#### [Provided records]

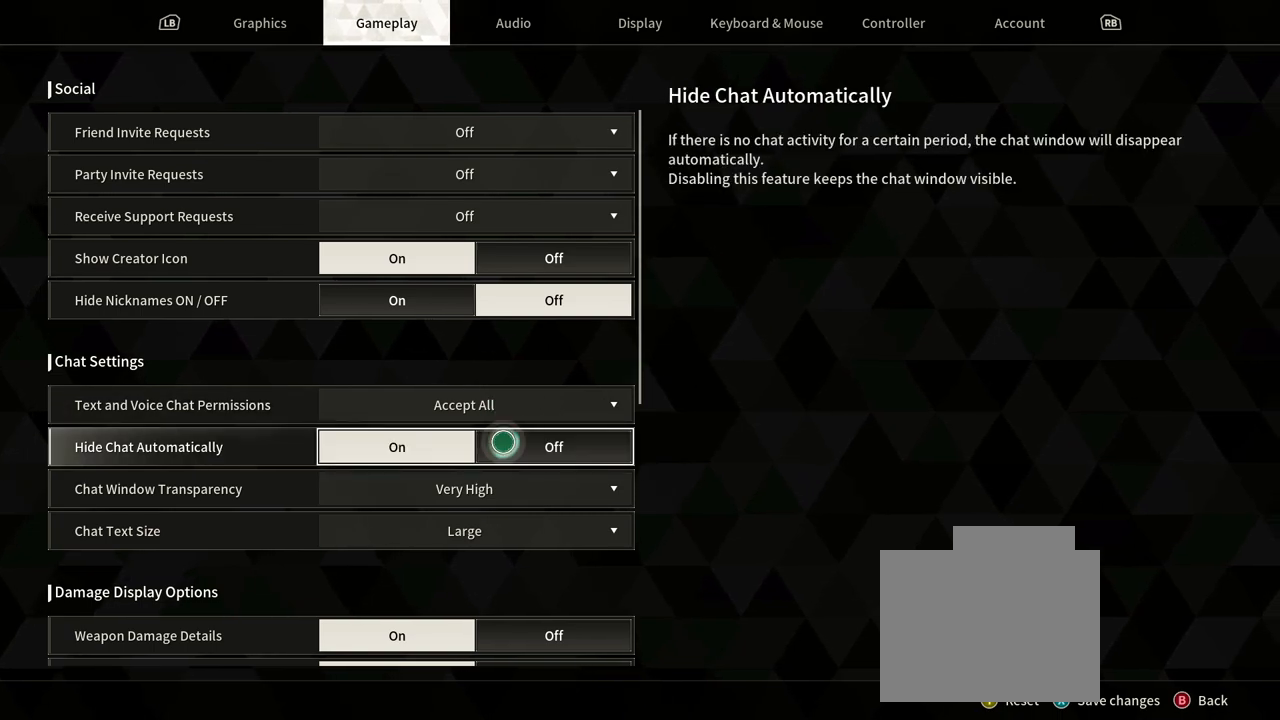
{"buttons": [], "left_stick": "center", "right_stick": "center", "events": []}
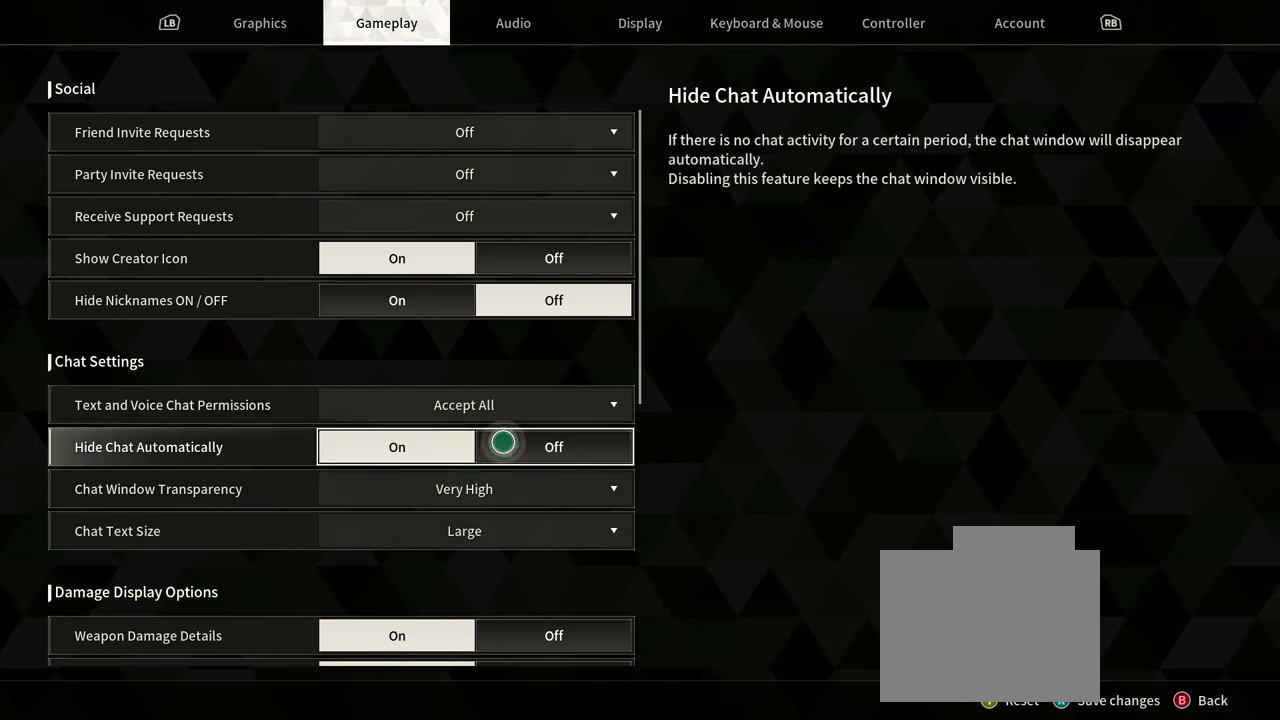
{"buttons": [], "left_stick": "center", "right_stick": "center", "events": [[217, "left_stick", "up-left"], [450, "left_stick", "center"]]}
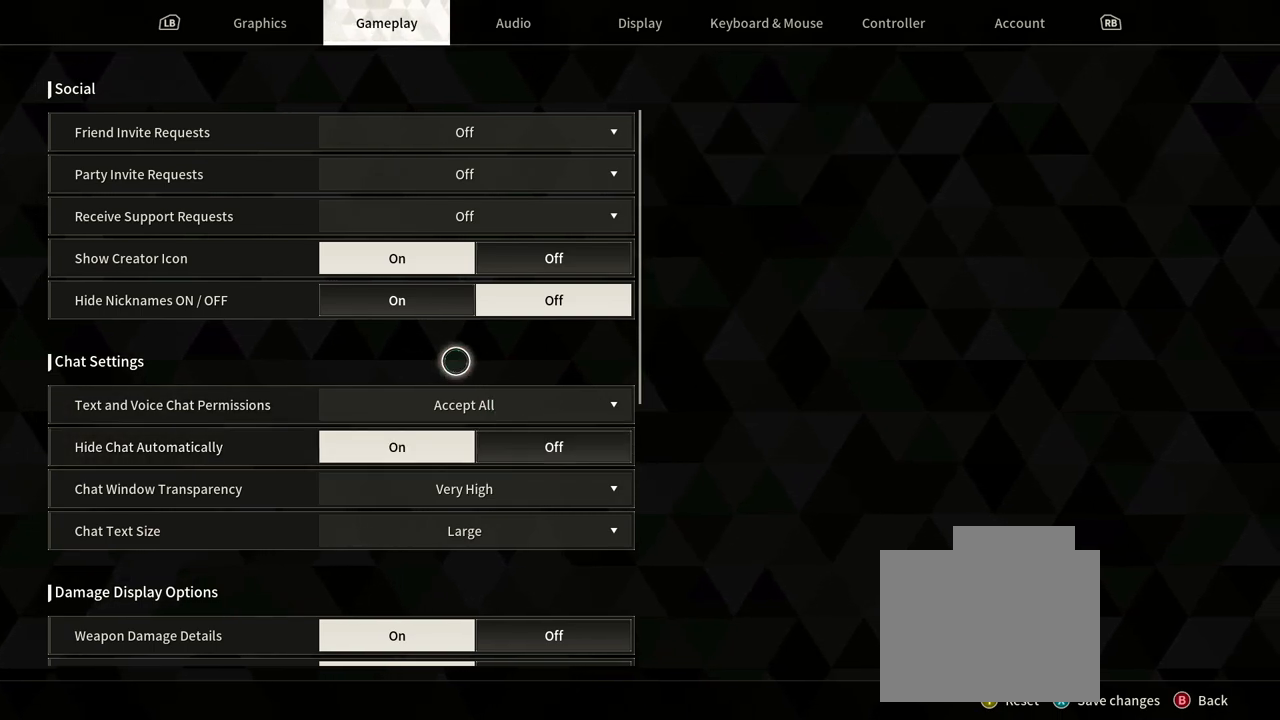
{"buttons": [], "left_stick": "center", "right_stick": "center", "events": []}
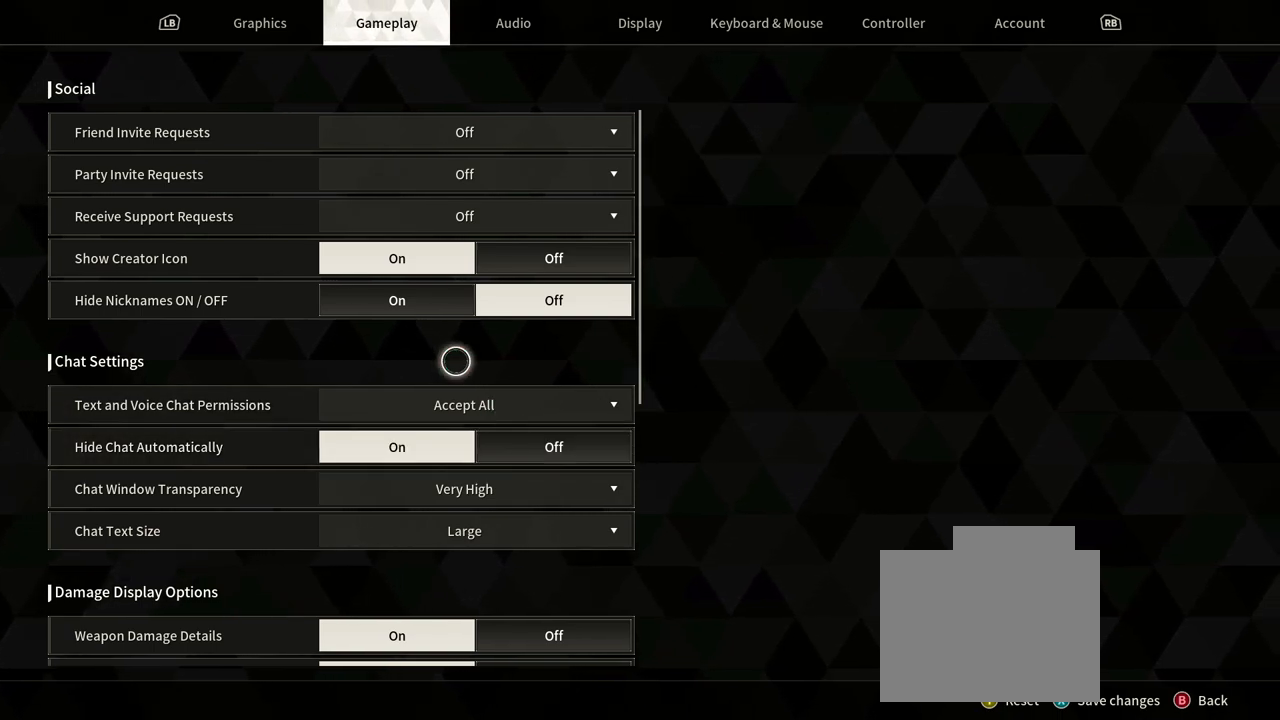
{"buttons": [], "left_stick": "up-right", "right_stick": "center", "events": [[133, "left_stick", "up-right"]]}
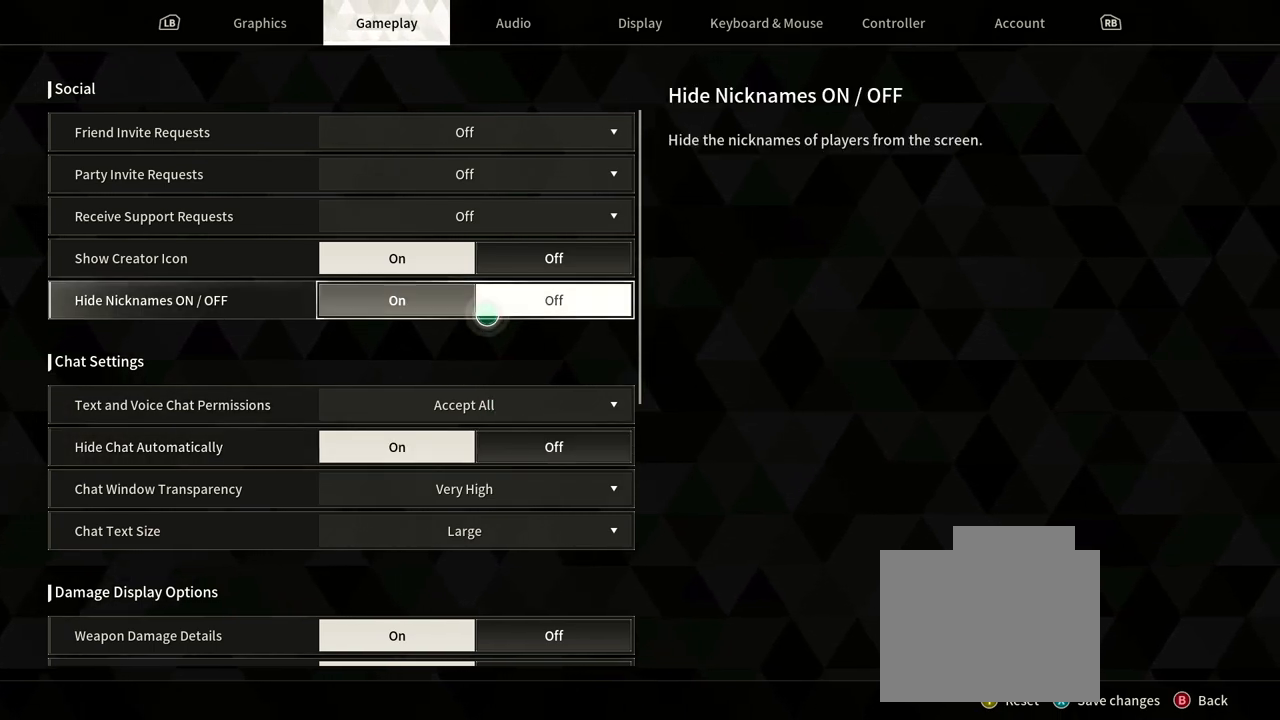
{"buttons": [], "left_stick": "center", "right_stick": "center", "events": [[417, "left_stick", "center"]]}
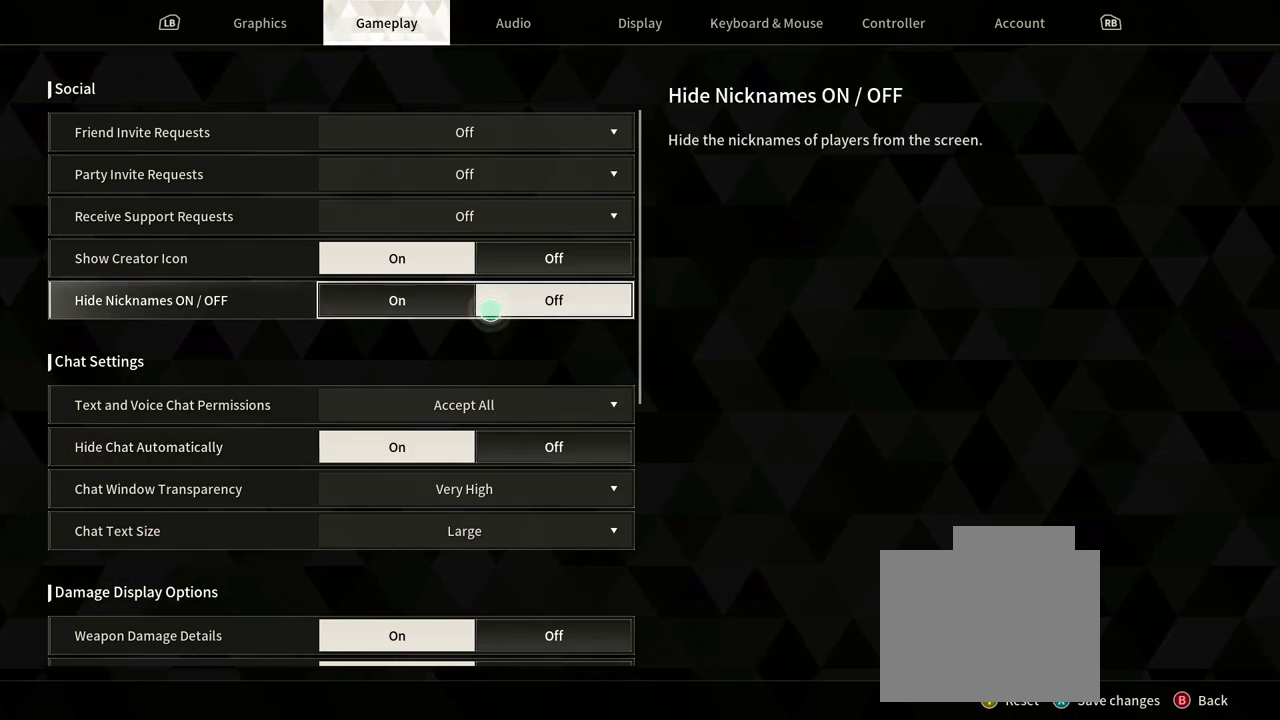
{"buttons": [], "left_stick": "center", "right_stick": "center", "events": [[200, "left_stick", "up-right"], [367, "left_stick", "center"]]}
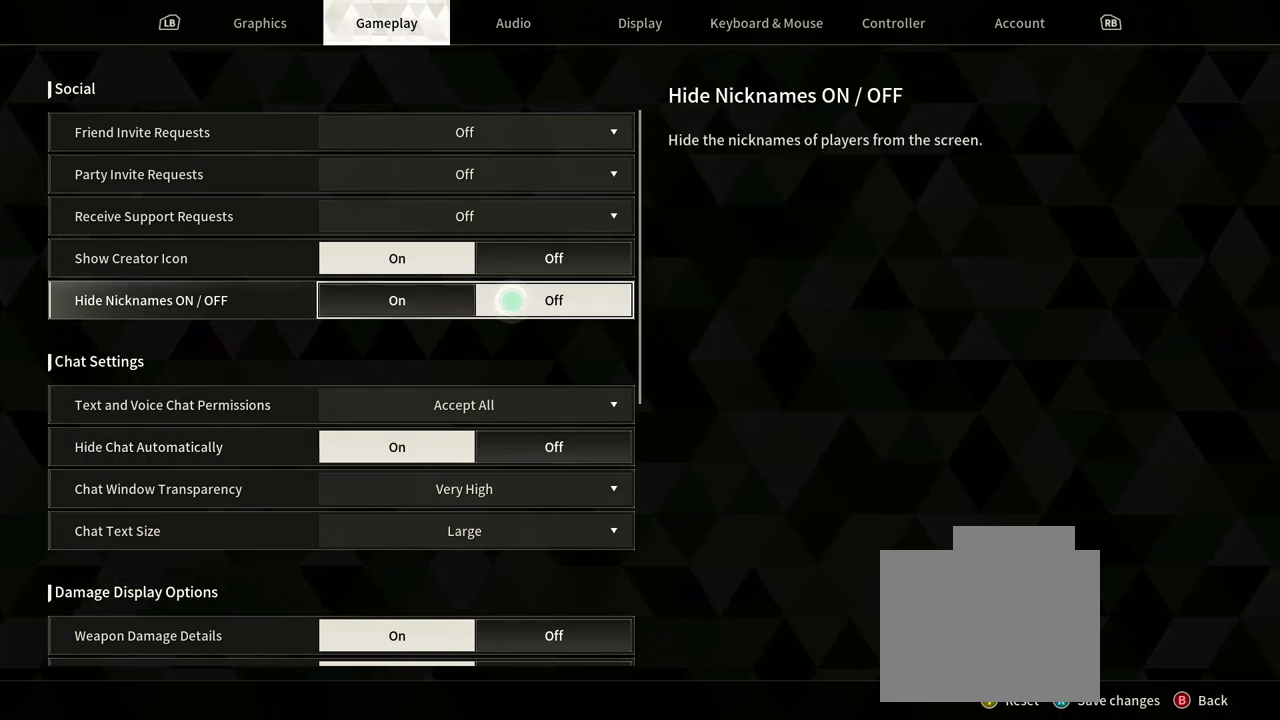
{"buttons": [], "left_stick": "center", "right_stick": "center", "events": []}
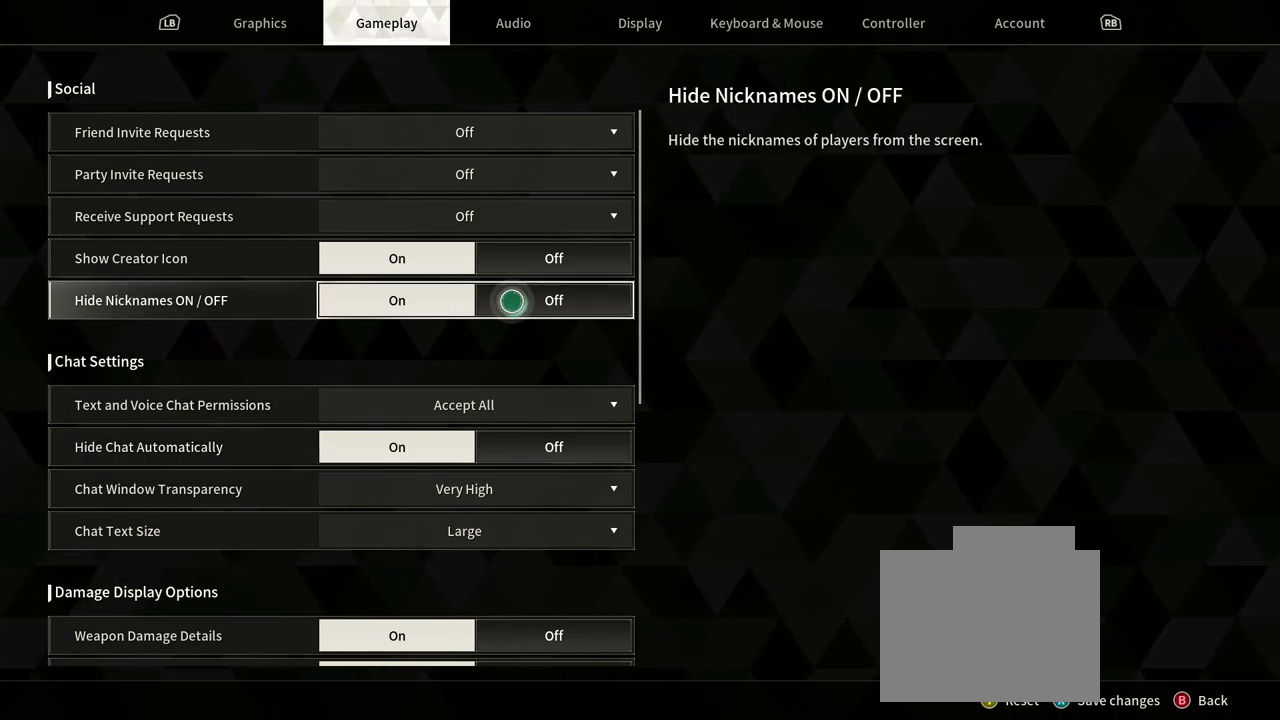
{"buttons": [], "left_stick": "center", "right_stick": "center", "events": []}
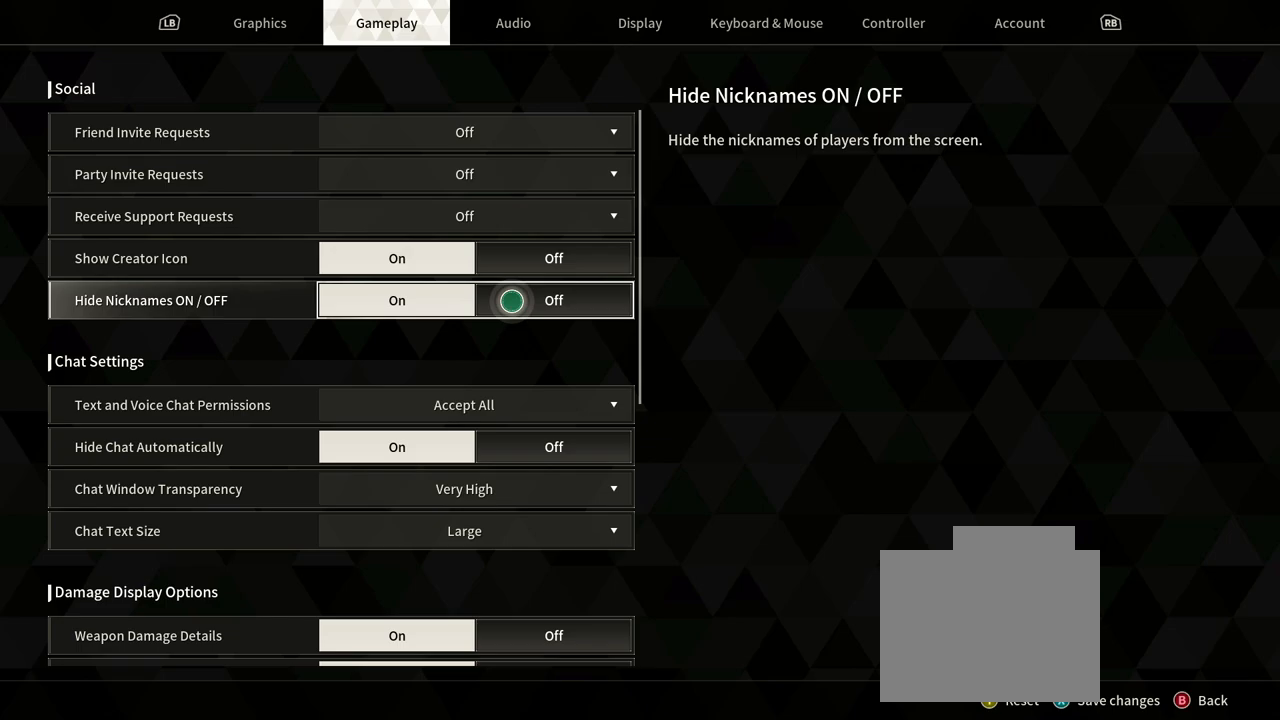
{"buttons": [], "left_stick": "center", "right_stick": "center", "events": [[183, "left_stick", "up"], [483, "left_stick", "center"]]}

#### [What is required]
What is wanted is the listing, written out exactly, with each picture removed.

#### [Task answer]
{"buttons": [], "left_stick": "center", "right_stick": "center", "events": []}
{"buttons": [], "left_stick": "center", "right_stick": "center", "events": [[217, "left_stick", "up-left"], [450, "left_stick", "center"]]}
{"buttons": [], "left_stick": "center", "right_stick": "center", "events": []}
{"buttons": [], "left_stick": "up-right", "right_stick": "center", "events": [[133, "left_stick", "up-right"]]}
{"buttons": [], "left_stick": "center", "right_stick": "center", "events": [[417, "left_stick", "center"]]}
{"buttons": [], "left_stick": "center", "right_stick": "center", "events": [[200, "left_stick", "up-right"], [367, "left_stick", "center"]]}
{"buttons": [], "left_stick": "center", "right_stick": "center", "events": []}
{"buttons": [], "left_stick": "center", "right_stick": "center", "events": []}
{"buttons": [], "left_stick": "center", "right_stick": "center", "events": [[183, "left_stick", "up"], [483, "left_stick", "center"]]}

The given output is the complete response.